The work is set against the chaotic background of the American Vaudeville and features four sisters that go on an unexpected adventure. They are also involved in a last attempt at saving their family.
In 1919, the four sisters and their parents are hardly surviving. Their father works in Johnson City, New York as a lowly paid boot stitcher and they are always one paycheck away from eviction.
When he loses his hand in a work accident and can no longer work, their mother believes their only chance at survival is the vaudeville stage.
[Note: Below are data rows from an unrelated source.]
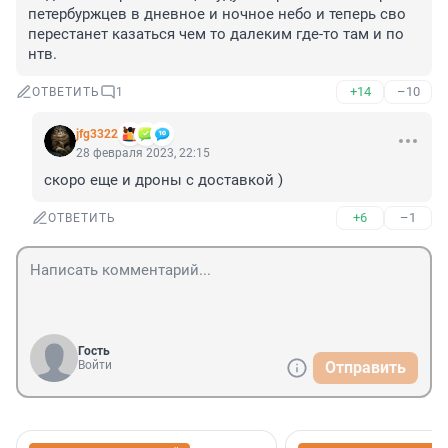
петербуржцев в дневное и ночное небо и теперь сво 
перестанет казаться чем то далеким где-то там и по 
нтв.
+14
–10
ОТВЕТИТЬ
1
jfg3322
28 февраля 2023, 22:15
скоро еще и дроны с доставкой )
+6
–1
ОТВЕТИТЬ
Гость
Войти
Отправить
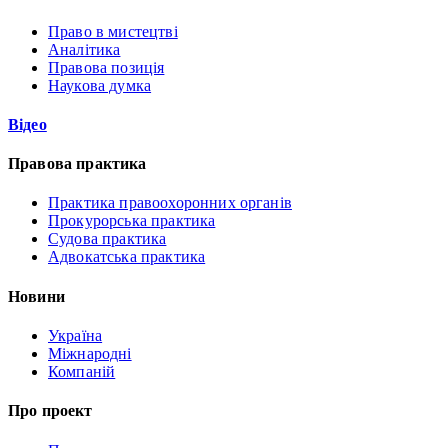
Право в мистецтві
Аналітика
Правова позиція
Наукова думка
Відео
Правова практика
Практика правоохоронних органів
Прокурорська практика
Судова практика
Адвокатська практика
Новини
Україна
Міжнародні
Компаній
Про проект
Kit, Winnie, Gert, and the recently widowed Nell travel by train from town to town and find freedom in the company of other performers.
But there is a darker side to the business and the women have to face turns of fate and dangers they could never have imagined.
Surprising and heartwarming this is a story of awakening to heartbreak, to love, to unexpected possibilities, and the dawn of a new era in America.
“Deep Down True” is a poignant and funny novel about the importance of having one’s heart in the right place. Dana Stellgarten the lead is a recently divorced woman that is the mother to Grady and Morgan.
She struggles to find her identity post-divorce and also has several family issues as she tries to figure out who she needs to become.
Juliette Fay describes the lead’s relationship with her ex-husband, her niece, her sister, and her kids in addition to her neighbors and friends with great detail that there is a feeling that you know her and could become friends.
Through Dana’s struggles, she learns some valuable but hard lessons about the true meaning of friendship and love and also about relationships.
The author does a good job to illustrate the many stages women have to go through in life first as daughters, to become friends, then wives, mothers, and ultimately grandmothers.